Microsoft’s Future Factory Shows Off its Latest Ideas
In Rick Rashid’s eyes, the biggest reason to have a huge corporate research division isn’t to feed a conveyer belt with fancy new products. Instead, the head of Microsoft Research says, basic research serves as more of an insurance policy, something to keep a company alive in a constantly evolving industry.
“We’re really here to make sure that Microsoft will be here 10 years from now, 15 years from now, or 20 years from now. If you think back 20 years ago when Microsoft Research was started, very few of the companies that were Microsoft’s peers at that time still exist today,” Rashid says. “You need to constantly be able to change, and having a fundamental, basic research group like Microsoft Research gives Microsoft that ability to be agile.”
It’s pretty easy to dispute the idea that Microsoft has been particularly nimble in dealing with disruptions in the tech industry. It’s presently spending billions in an attempt to thwart Google’s dominance in search and other Web-based services, and—like most other big companies—didn’t have the foresight to jump on the mobile computing revolution that turbocharged Apple into a mind-bogglingly valuable company.
But that doesn’t mean Rashid’s argument for investing in corporate research is wrong, necessarily. The Kinect, for example, is rightly touted as a home run that sprung out of Microsoft’s investment in R&D—just ask any other video-game console maker if they’d like to have that one back.
On Tuesday, I visited Microsoft’s campus to get a glimpse of some more wave-of-the-future projects being envisioned by Microsoft researchers from around the world. It’s part of a multi-day internal trade show called TechFest, which lets outsiders and Microsofties in to tour a long line of booths showing off cool new ideas.
One thing you noticed right away was the prevalence, at least in this preview screening, of devices using some form of the Kinect motion-sensor—Microsoft has clearly been pushing hard for new uses and ideas to combine one of its most notable successes. But more broadly, there were interesting ideas that blend several disciplines of computer science and engineering, and several that sought to make the tools or results more human in nature.
“Researchers tend to focus in a particular area, and people who are good at doing [user interface] design tend not to be the people who are good at doing back-end cluster computing. There’s just different specialties,” says Roy Levin, director of Microsoft’s Silicon Valley research center. “And yet, these fields have sort of independently advanced enough that people can see how to reach across and work together, and bring them together.
There were far too many cool projects to list here, but I’ve gathered are a few highlights from the day, ranging from ready-to-use consumer toys to heavy-duty research tools.

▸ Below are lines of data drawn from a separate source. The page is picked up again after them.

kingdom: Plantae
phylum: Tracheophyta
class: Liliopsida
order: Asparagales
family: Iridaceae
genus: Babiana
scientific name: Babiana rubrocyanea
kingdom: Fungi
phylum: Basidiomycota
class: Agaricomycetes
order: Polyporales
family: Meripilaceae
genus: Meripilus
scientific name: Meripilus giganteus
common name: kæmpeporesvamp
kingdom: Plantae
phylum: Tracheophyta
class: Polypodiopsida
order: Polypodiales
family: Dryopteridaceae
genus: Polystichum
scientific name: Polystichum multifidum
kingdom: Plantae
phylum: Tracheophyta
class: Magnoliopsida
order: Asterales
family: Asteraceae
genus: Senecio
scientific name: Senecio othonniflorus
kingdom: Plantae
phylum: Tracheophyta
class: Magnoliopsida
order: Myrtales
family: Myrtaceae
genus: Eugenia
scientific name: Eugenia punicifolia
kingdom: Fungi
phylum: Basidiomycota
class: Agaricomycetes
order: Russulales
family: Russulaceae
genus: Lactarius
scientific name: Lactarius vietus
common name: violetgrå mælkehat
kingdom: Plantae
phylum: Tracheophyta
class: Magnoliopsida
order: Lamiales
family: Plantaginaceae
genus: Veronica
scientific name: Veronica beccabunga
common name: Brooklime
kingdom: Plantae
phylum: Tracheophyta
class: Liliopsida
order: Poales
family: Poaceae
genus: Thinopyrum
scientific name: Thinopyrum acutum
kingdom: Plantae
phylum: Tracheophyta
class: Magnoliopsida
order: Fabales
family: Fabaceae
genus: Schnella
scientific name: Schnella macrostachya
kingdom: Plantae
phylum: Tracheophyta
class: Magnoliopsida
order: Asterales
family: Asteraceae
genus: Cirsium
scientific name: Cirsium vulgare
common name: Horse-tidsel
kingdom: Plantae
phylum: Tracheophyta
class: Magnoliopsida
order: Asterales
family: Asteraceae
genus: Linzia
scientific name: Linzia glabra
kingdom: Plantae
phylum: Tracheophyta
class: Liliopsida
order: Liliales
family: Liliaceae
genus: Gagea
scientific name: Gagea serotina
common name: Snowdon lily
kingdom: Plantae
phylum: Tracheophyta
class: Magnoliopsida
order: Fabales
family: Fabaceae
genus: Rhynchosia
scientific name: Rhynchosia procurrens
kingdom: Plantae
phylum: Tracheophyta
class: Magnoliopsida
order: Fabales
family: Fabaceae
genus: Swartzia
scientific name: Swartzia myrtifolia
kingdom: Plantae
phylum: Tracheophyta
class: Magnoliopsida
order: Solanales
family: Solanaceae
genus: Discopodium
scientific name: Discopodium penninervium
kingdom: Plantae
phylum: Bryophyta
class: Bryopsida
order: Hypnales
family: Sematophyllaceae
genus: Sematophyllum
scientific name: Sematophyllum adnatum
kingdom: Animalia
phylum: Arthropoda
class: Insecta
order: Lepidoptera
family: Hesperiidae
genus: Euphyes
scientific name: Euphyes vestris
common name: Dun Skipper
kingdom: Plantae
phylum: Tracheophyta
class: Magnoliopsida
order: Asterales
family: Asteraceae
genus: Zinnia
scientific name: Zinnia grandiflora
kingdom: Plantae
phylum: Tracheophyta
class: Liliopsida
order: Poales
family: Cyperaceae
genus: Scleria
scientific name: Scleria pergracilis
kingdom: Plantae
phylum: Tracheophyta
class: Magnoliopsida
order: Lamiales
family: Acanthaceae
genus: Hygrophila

— Cliplets blends digital videos with still photos, freezing some parts of the image as background while enabling other chunks to move around through the static landscape. The effect is surprisingly quite compelling—the resulting images can range from fun and amusing to eerie, dreamy, and cinematic—kind of like a memory.
They reminded me of like those ghostly paintings in the “Harry Potter” movies where characters in the portrait come alive. The service is available now, but only works on Windows 7, at least presently—I couldn’t try it out on my Macbook, sadly. Check out the Microsoft Research project page to get the full effect, which includes looped versions that make the grandma never stop sipping her tea, for instance.
—The Microsoft Translator Hub combines machine learning and crowdsourcing to help decode human languages. Researchers or businesses can use the system to build their own translation service, which Microsoft hopes will help ramp up the number of languages that are able to be translated with software.
The Translator Hub needs documents that are already written in two languages to properly start learning how to translate—Microsoft researchers say it takes around 100,000 sentences to train the software, which also can get a handle on industry-specific jargon, for instance.
Once those documents are all processed and matched up by the software, human users can take over. They review its accuracy and add to the machine learning by cleaning up and correcting suggested translations in a Web interface.
Rashid described the vision for the Translator Hub as leading to “a democratic and egalitarian world out there, where there isn’t just one organization deciding which languages get translated, but in fact a large community of people.”
There are around 40 languages available in the system already, which leaves more than a thousand possibilities. Using the Translator Hub is free. [Updated 3/9/12 to clarify that use of the Hub is free.]
—Under the banner of new search experiences, researchers from Cambridge, England are thinking of how to show users how a body of information online grows and changes over time. They’ve picked some organic metaphors, “seeds” and “branches.”
These new search metaphors instead display results on a given topic that someone might monitor as a beautiful, changing, plantlike image that sprouts new additions when more information enters the discussion.
The idea is that many Web users aren’t looking to access the information online in the way it’s commonly presented—a long list of text links, with some images. Instead, we tend to monitor topics we’re really interested in nearly constantly. And, unless it’s hot news, fresh information might not always find its way to the top of search results because it doesn’t rank particularly well yet.
“Web use is much more about doing particular tasks,” Microsoft’s Sian Lindley says. “So, often it’s about warming up in the morning by checking the news, and reading email, and settling in at work. Or it might be about taking quick breaks from what you’re doing at the moment.”
This is still very much in the development phase (so don’t look for it on Bing anytime soon). But the idea seems quite appealing—instead of getting pinged with an e-mail alert or clicking through headlines in an RSS reader, you could take a look at your digital news plant, and see what new stuff has bloomed.